**Exercise**
Read the listing and extract each line that includes the word "page".

**Records to process**

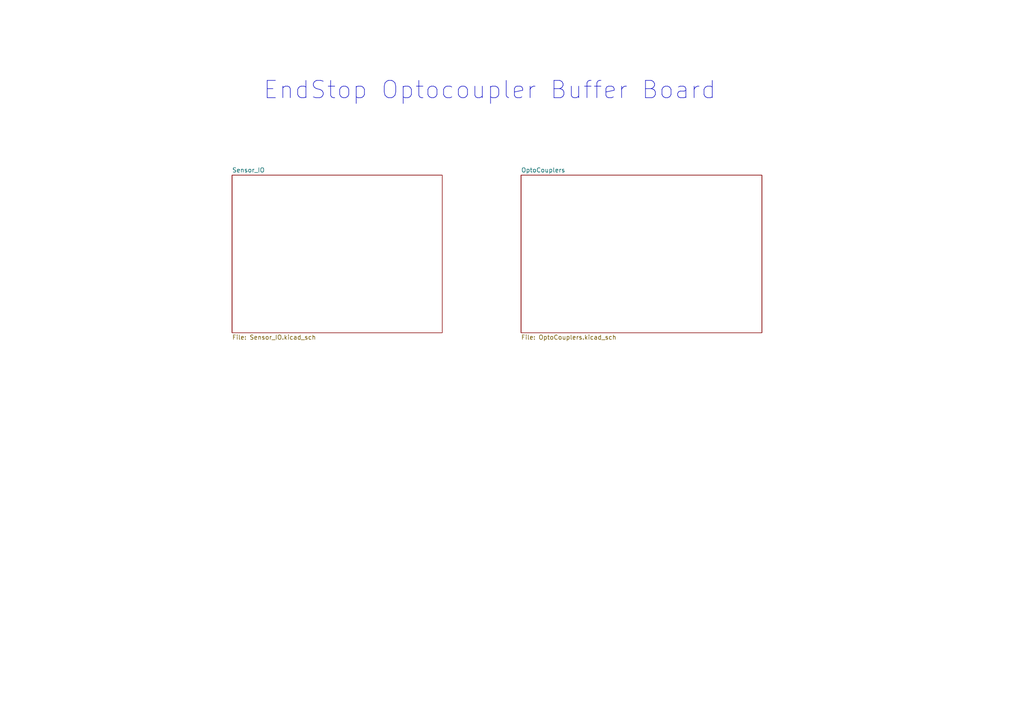
<source format=kicad_sch>
(kicad_sch (version 20211123) (generator eeschema)

  (uuid ad8bf8c6-3212-43d2-9961-119aed082294)

  (paper "A4")

  (title_block
    (title "EndStop Optocoupler Buffer Board")
  )

  


  (text "EndStop Optocoupler Buffer Board" (at 76.2 29.21 0)
    (effects (font (size 5.02 5.02)) (justify left bottom))
    (uuid 19f23371-d2ab-4430-99af-da450a8aec90)
  )

  (sheet (at 67.31 50.8) (size 60.96 45.72) (fields_autoplaced)
    (stroke (width 0.1524) (type solid) (color 0 0 0 0))
    (fill (color 0 0 0 0.0000))
    (uuid ee3b4772-9451-4295-83f0-17148367f112)
    (property "Sheet name" "Sensor_IO" (id 0) (at 67.31 50.0884 0)
      (effects (font (size 1.27 1.27)) (justify left bottom))
    )
    (property "Sheet file" "Sensor_IO.kicad_sch" (id 1) (at 67.31 97.1046 0)
      (effects (font (size 1.27 1.27)) (justify left top))
    )
  )

  (sheet (at 151.13 50.8) (size 69.85 45.72) (fields_autoplaced)
    (stroke (width 0.1524) (type solid) (color 0 0 0 0))
    (fill (color 0 0 0 0.0000))
    (uuid f51f6450-af33-44cc-b399-b04bfb38a640)
    (property "Sheet name" "OptoCouplers" (id 0) (at 151.13 50.0884 0)
      (effects (font (size 1.27 1.27)) (justify left bottom))
    )
    (property "Sheet file" "OptoCouplers.kicad_sch" (id 1) (at 151.13 97.1046 0)
      (effects (font (size 1.27 1.27)) (justify left top))
    )
  )

  (sheet_instances
    (path "/" (page "1"))
    (path "/ee3b4772-9451-4295-83f0-17148367f112" (page "2"))
    (path "/f51f6450-af33-44cc-b399-b04bfb38a640" (page "3"))
  )

  (symbol_instances
    (path "/ee3b4772-9451-4295-83f0-17148367f112/06f75683-b6d7-4bfa-8495-76f07706a990"
      (reference "#PWR?") (unit 1) (value "GND") (footprint "")
    )
    (path "/f51f6450-af33-44cc-b399-b04bfb38a640/0c8f3850-cca0-400d-8221-99e626311fa5"
      (reference "#PWR?") (unit 1) (value "+3.3V") (footprint "")
    )
    (path "/f51f6450-af33-44cc-b399-b04bfb38a640/1bf7f221-2908-4269-aedb-a9c52083bf6b"
      (reference "#PWR?") (unit 1) (value "GND") (footprint "")
    )
    (path "/f51f6450-af33-44cc-b399-b04bfb38a640/2a6b0000-db31-471e-83cc-c7a25c08df7f"
      (reference "#PWR?") (unit 1) (value "GND") (footprint "")
    )
    (path "/ee3b4772-9451-4295-83f0-17148367f112/411be275-5979-451d-b624-5a0e665a5fbf"
      (reference "#PWR?") (unit 1) (value "+24V") (footprint "")
    )
    (path "/f51f6450-af33-44cc-b399-b04bfb38a640/482b214b-c7ea-492b-a84a-3519d17c2036"
      (reference "#PWR?") (unit 1) (value "GND") (footprint "")
    )
    (path "/f51f6450-af33-44cc-b399-b04bfb38a640/502e4a75-c58b-4636-a043-aea8e0406def"
      (reference "#PWR?") (unit 1) (value "GND") (footprint "")
    )
    (path "/ee3b4772-9451-4295-83f0-17148367f112/5dfba894-3459-45d3-84e3-7632d0cae8f0"
      (reference "#PWR?") (unit 1) (value "GND") (footprint "")
    )
    (path "/f51f6450-af33-44cc-b399-b04bfb38a640/6a69a1f6-1927-4cd3-94a4-6070336c47fa"
      (reference "#PWR?") (unit 1) (value "+3.3V") (footprint "")
    )
    (path "/f51f6450-af33-44cc-b399-b04bfb38a640/744ac5ee-f2b0-4753-8aeb-7271244ecd40"
      (reference "#PWR?") (unit 1) (value "GND") (footprint "")
    )
    (path "/ee3b4772-9451-4295-83f0-17148367f112/79ab2c8c-ddad-458b-9291-dcd90d3a8d97"
      (reference "#PWR?") (unit 1) (value "GND") (footprint "")
    )
    (path "/f51f6450-af33-44cc-b399-b04bfb38a640/898231c3-7347-49fb-b37b-c3180bccceee"
      (reference "#PWR?") (unit 1) (value "GND") (footprint "")
    )
    (path "/ee3b4772-9451-4295-83f0-17148367f112/8aa40f87-27d2-4e57-bc2e-4d2c5070dd05"
      (reference "#PWR?") (unit 1) (value "+24V") (footprint "")
    )
    (path "/f51f6450-af33-44cc-b399-b04bfb38a640/8dd9e60a-c9ad-4dba-b927-049cdb7d7912"
      (reference "#PWR?") (unit 1) (value "+3.3V") (footprint "")
    )
    (path "/ee3b4772-9451-4295-83f0-17148367f112/9aacba21-e1fa-4639-8614-6a150670e3a0"
      (reference "#PWR?") (unit 1) (value "GND") (footprint "")
    )
    (path "/ee3b4772-9451-4295-83f0-17148367f112/a6f607e2-5c3e-43f8-83ff-9d8d859e9848"
      (reference "#PWR?") (unit 1) (value "GND") (footprint "")
    )
    (path "/f51f6450-af33-44cc-b399-b04bfb38a640/b3797f47-d5ec-432b-afbb-3cb62e6efadc"
      (reference "#PWR?") (unit 1) (value "+3.3V") (footprint "")
    )
    (path "/ee3b4772-9451-4295-83f0-17148367f112/b39ff40b-1f48-4d96-b45e-df145553d274"
      (reference "#PWR?") (unit 1) (value "+24V") (footprint "")
    )
    (path "/ee3b4772-9451-4295-83f0-17148367f112/be4c092e-d4df-4d3a-9a9d-99240e7a4e2a"
      (reference "#PWR?") (unit 1) (value "GND") (footprint "")
    )
    (path "/f51f6450-af33-44cc-b399-b04bfb38a640/c71891dc-61aa-4cfc-b6bd-973678956041"
      (reference "#PWR?") (unit 1) (value "+3.3V") (footprint "")
    )
    (path "/ee3b4772-9451-4295-83f0-17148367f112/d1ebe6fb-92b5-4941-8b0f-8120dc98389f"
      (reference "#PWR?") (unit 1) (value "GND") (footprint "")
    )
    (path "/ee3b4772-9451-4295-83f0-17148367f112/d24f3db3-8fad-4276-8470-f5a12c8203b3"
      (reference "#PWR?") (unit 1) (value "+24V") (footprint "")
    )
    (path "/ee3b4772-9451-4295-83f0-17148367f112/d62aab0f-bccd-49a9-bb5b-e81bb3684fb2"
      (reference "#PWR?") (unit 1) (value "+24V") (footprint "")
    )
    (path "/f51f6450-af33-44cc-b399-b04bfb38a640/e784d048-50f4-470f-ba8d-cf1af0dbeff6"
      (reference "#PWR?") (unit 1) (value "+3.3V") (footprint "")
    )
    (path "/ee3b4772-9451-4295-83f0-17148367f112/ec781efd-aa38-4422-b366-b8aa2c266c11"
      (reference "#PWR?") (unit 1) (value "+24V") (footprint "")
    )
    (path "/ee3b4772-9451-4295-83f0-17148367f112/f0d40c05-4c80-4b9d-9216-2a6375157ba1"
      (reference "#PWR?") (unit 1) (value "+24V") (footprint "")
    )
    (path "/ee3b4772-9451-4295-83f0-17148367f112/1634138f-47ff-4911-b3ac-1129ccc474ef"
      (reference "J?") (unit 1) (value "EndStops Input") (footprint "")
    )
    (path "/ee3b4772-9451-4295-83f0-17148367f112/25f4ba07-7b4b-4300-9f06-954e78ef0e10"
      (reference "J?") (unit 1) (value "A EndStop") (footprint "")
    )
    (path "/ee3b4772-9451-4295-83f0-17148367f112/2df4c017-b987-4145-b4f7-41f982563116"
      (reference "J?") (unit 1) (value "B EndStop") (footprint "")
    )
    (path "/f51f6450-af33-44cc-b399-b04bfb38a640/33849753-4792-4e70-9c3b-f0fb9a057944"
      (reference "J?") (unit 1) (value "Y Stop") (footprint "")
    )
    (path "/ee3b4772-9451-4295-83f0-17148367f112/48e28f2c-b014-4e9f-83f6-cef5428be7cf"
      (reference "J?") (unit 1) (value "X EndStop") (footprint "")
    )
    (path "/f51f6450-af33-44cc-b399-b04bfb38a640/4ea8b76f-1848-4cd2-96fa-bb6fb56e9a26"
      (reference "J?") (unit 1) (value "E1 Stop") (footprint "")
    )
    (path "/f51f6450-af33-44cc-b399-b04bfb38a640/79ff7acb-625b-4dd2-a504-9e211606fee8"
      (reference "J?") (unit 1) (value "Z Stop") (footprint "")
    )
    (path "/f51f6450-af33-44cc-b399-b04bfb38a640/af2f5d3a-0350-4054-8644-ba6277672cc9"
      (reference "J?") (unit 1) (value "X Stop") (footprint "")
    )
    (path "/f51f6450-af33-44cc-b399-b04bfb38a640/c8ef1cef-85f8-457d-bd5b-b054b3c37afe"
      (reference "J?") (unit 1) (value "Z Probe") (footprint "")
    )
    (path "/ee3b4772-9451-4295-83f0-17148367f112/c9c26787-5962-4b4f-b75b-1d03a8ed1427"
      (reference "J?") (unit 1) (value "Head Probe") (footprint "")
    )
    (path "/f51f6450-af33-44cc-b399-b04bfb38a640/ca25eb1c-2840-4d25-810b-df1e53e4e9f8"
      (reference "J?") (unit 1) (value "Expansion Adapter") (footprint "")
    )
    (path "/ee3b4772-9451-4295-83f0-17148367f112/f41dbca6-a324-4852-886a-85f5ffa1f60d"
      (reference "J?") (unit 1) (value "X EndStop") (footprint "")
    )
    (path "/ee3b4772-9451-4295-83f0-17148367f112/fb1f8a0a-c135-4b47-892f-68f24a81f5b3"
      (reference "J?") (unit 1) (value "Z EndStop") (footprint "")
    )
  )
)

</source>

**Exercise answer**
    (path "/" (page "1"))
    (path "/ee3b4772-9451-4295-83f0-17148367f112" (page "2"))
    (path "/f51f6450-af33-44cc-b399-b04bfb38a640" (page "3"))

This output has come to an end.